Starting at the line containing "MAPA GENERAL DE BARCELONA" and continuing through the line containing "LUGARES DE INTERÉS", output those lines from the records below as a numbered list, leaving out any blank lines.

------

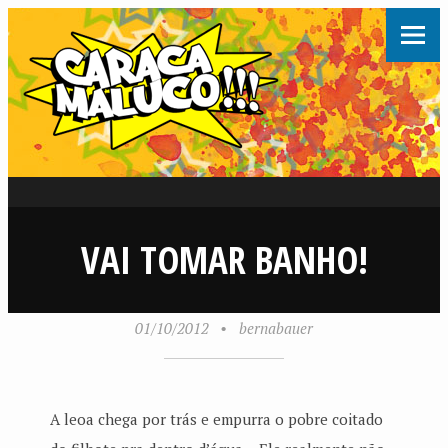
VAI TOMAR BANHO!
01/10/2012
•
bernabauer
A leoa chega por trás e empurra o pobre coitado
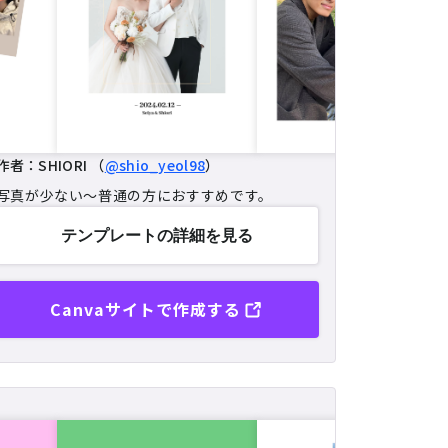
作者：SHIORI （
@shio_yeol98
）
写真が少ない～普通の方におすすめです。
テンプレートの
詳細を見る
Canvaサイトで作成する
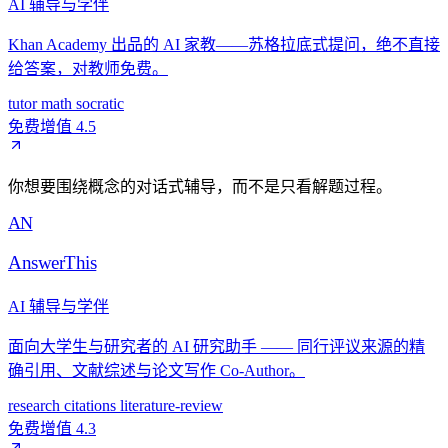
AI 辅导与学伴
Khan Academy 出品的 AI 家教——苏格拉底式提问，绝不直接
给答案，对教师免费。
tutor
math
socratic
免费增值
4.5
你想要围绕概念的对话式辅导，而不是只看解题过程。
AN
AnswerThis
AI 辅导与学伴
面向大学生与研究者的 AI 研究助手 —— 同行评议来源的精
确引用、文献综述与论文写作 Co-Author。
research
citations
literature-review
免费增值
4.3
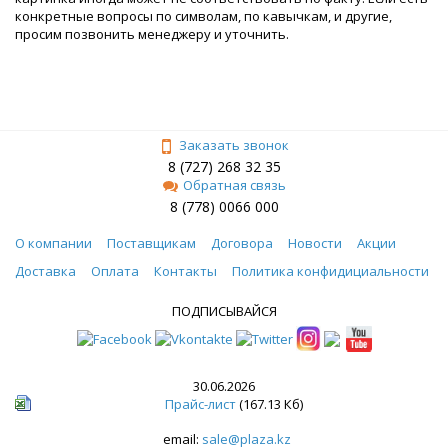
конкретные вопросы по символам, по кавычкам, и другие,
просим позвонить менеджеру и уточнить.
Заказать звонок
8 (727) 268 32 35
Обратная связь
8 (778) 0066 000
О компании
Поставщикам
Договора
Новости
Акции
Доставка
Оплата
Контакты
Политика конфидициальности
ПОДПИСЫВАЙСЯ
30.06.2026
Прайс-лист
(167.13 Кб)
email:
sale@plaza.kz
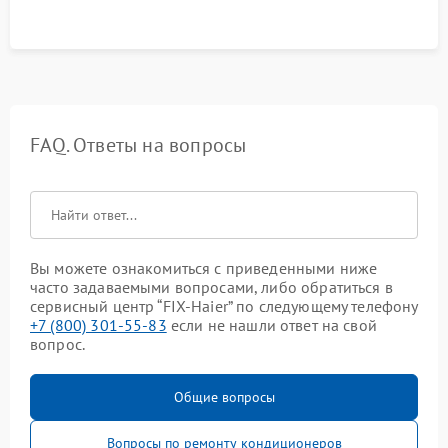
FAQ. Ответы на вопросы
Вы можете ознакомиться с приведенными ниже
часто задаваемыми вопросами, либо обратиться в
сервисный центр “FIX-Haier” по следующему телефону
+7 (800) 301-55-83
если не нашли ответ на свой
вопрос.
Общие вопросы
Вопросы по ремонту кондиционеров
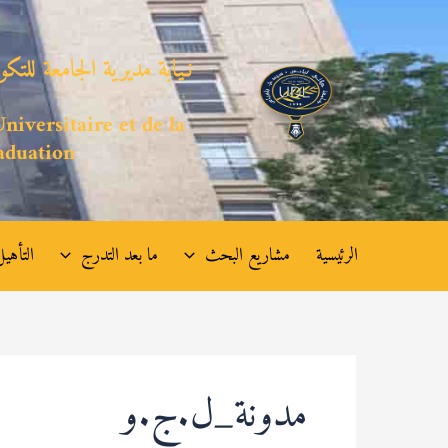
خطي
لى
نـيابة مديرية الجامعة للتك
لمحتوى
niversitaire et de la
aduation
الرئيسية
مشاريع البحث
ما بعد التدرج
التأهيل
مدونة_ل.ج.و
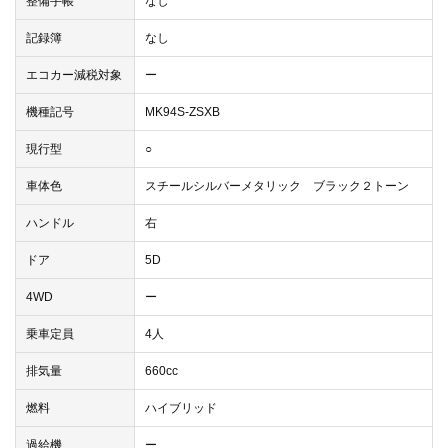
整備手帳
なし
記録簿
なし
エコカー減税対象
ー
機種記号
MK94S-ZSXB
現行型
○
車体色
スチールシルバーメタリック ブラック２トーン
ハンドル
右
ドア
5D
4WD
ー
乗車定員
4人
排気量
660cc
燃料
ハイブリッド
過給機
ー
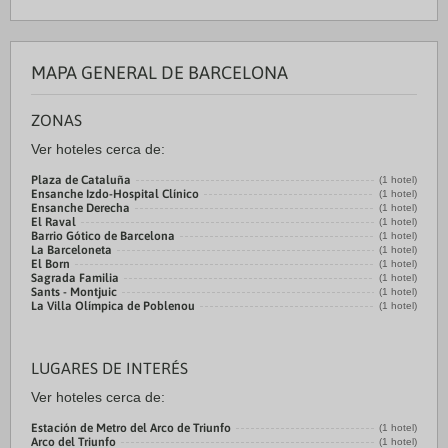
MAPA GENERAL DE BARCELONA
ZONAS
Ver hoteles cerca de:
Plaza de Cataluña
(1 hotel)
Ensanche Izdo-Hospital Clínico
(1 hotel)
Ensanche Derecha
(1 hotel)
El Raval
(1 hotel)
Barrio Gótico de Barcelona
(1 hotel)
La Barceloneta
(1 hotel)
El Born
(1 hotel)
Sagrada Familia
(1 hotel)
Sants - Montjuic
(1 hotel)
La Villa Olímpica de Poblenou
(1 hotel)
LUGARES DE INTERÉS
Ver hoteles cerca de:
Estación de Metro del Arco de Triunfo
(1 hotel)
Arco del Triunfo
(1 hotel)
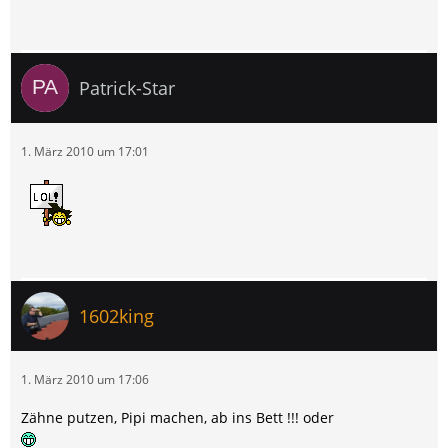
Patrick-Star
1. März 2010 um 17:01
1602king
1. März 2010 um 17:06
Zähne putzen, Pipi machen, ab ins Bett !!! oder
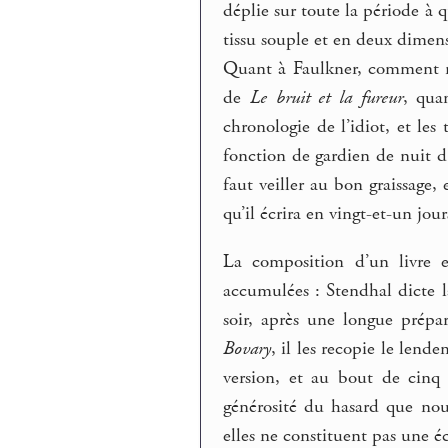
déplie sur toute la période à q
tissu souple et en deux dimen
Quant à Faulkner, comment n
de
Le bruit et la fureur
, qua
chronologie de l’idiot, et les
fonction de gardien de nuit d
faut veiller au bon graissage, e
qu’il écrira en vingt-et-un jou
La composition d’un livre e
accumulées : Stendhal dicte 
soir, après une longue prépar
Bovary
, il les recopie le lend
version, et au bout de cinq 
générosité du hasard que nou
elles ne constituent pas une éc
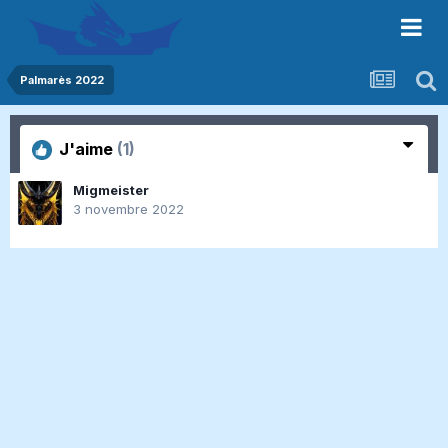
Palmarès 2022
J'aime
(1)
Migmeister
3 novembre 2022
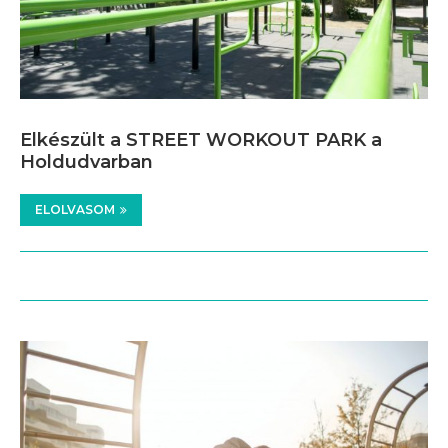
Elkészült a STREET WORKOUT PARK a
Holdudvarban
ELOLVASOM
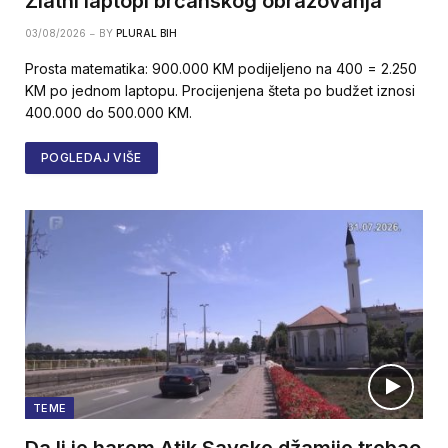
Zlatni laptopi brčanskog obrazovanja
03/08/2026
BY
PLURAL BIH
Prosta matematika: 900.000 KM podijeljeno na 400 = 2.250
KM po jednom laptopu. Procijenjena šteta po budžet iznosi
400.000 do 500.000 KM.
POGLEDAJ VIŠE
TEME
Da li je harem Atik Savske džamije trebao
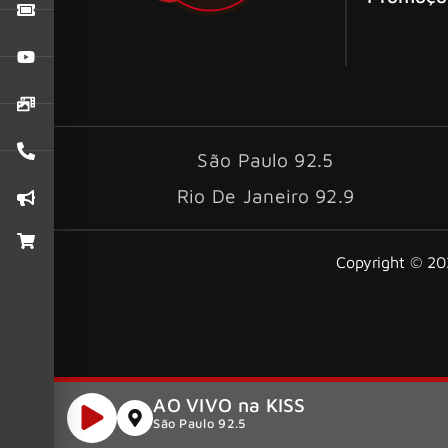
São Paulo 92.5
Rio De Janeiro 92.9
Copyright © 202
AO VIVO na KISS
São Paulo 92.5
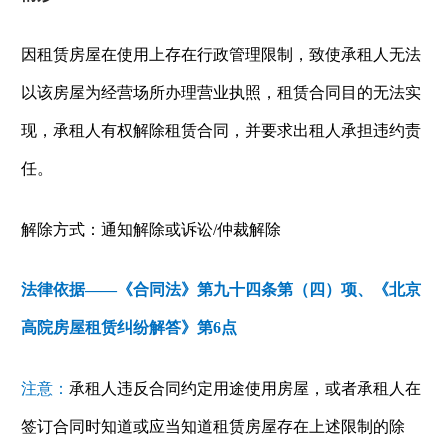
因租赁房屋在使用上存在行政管理限制，致使承租人无法
以该房屋为经营场所办理营业执照，租赁合同目的无法实
现，承租人有权解除租赁合同，并要求出租人承担违约责
任。
解除方式：通知解除或诉讼
/
仲裁解除
法律依据——《
合同法
》第
九十四条
第（四）项、《北京
高院房屋租赁纠纷解答》第
6
点
注意：
承租人违反合同约定用途使用房屋，或者承租人在
签订合同时知道或应当知道租赁房屋存在上述限制的除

------

■ **Response below**
1. MAPA GENERAL DE BARCELONA
2. ZONAS
3. Ver hoteles cerca de:
4. Plaza de Cataluña
5. (1 hotel)
6. Ensanche Izdo-Hospital Clínico
7. (1 hotel)
8. Ensanche Derecha
9. (1 hotel)
10. El Raval
11. (1 hotel)
12. Barrio Gótico de Barcelona
13. (1 hotel)
14. La Barceloneta
15. (1 hotel)
16. El Born
17. (1 hotel)
18. Sagrada Familia
19. (1 hotel)
20. Sants - Montjuic
21. (1 hotel)
22. La Villa Olímpica de Poblenou
23. (1 hotel)
24. LUGARES DE INTERÉS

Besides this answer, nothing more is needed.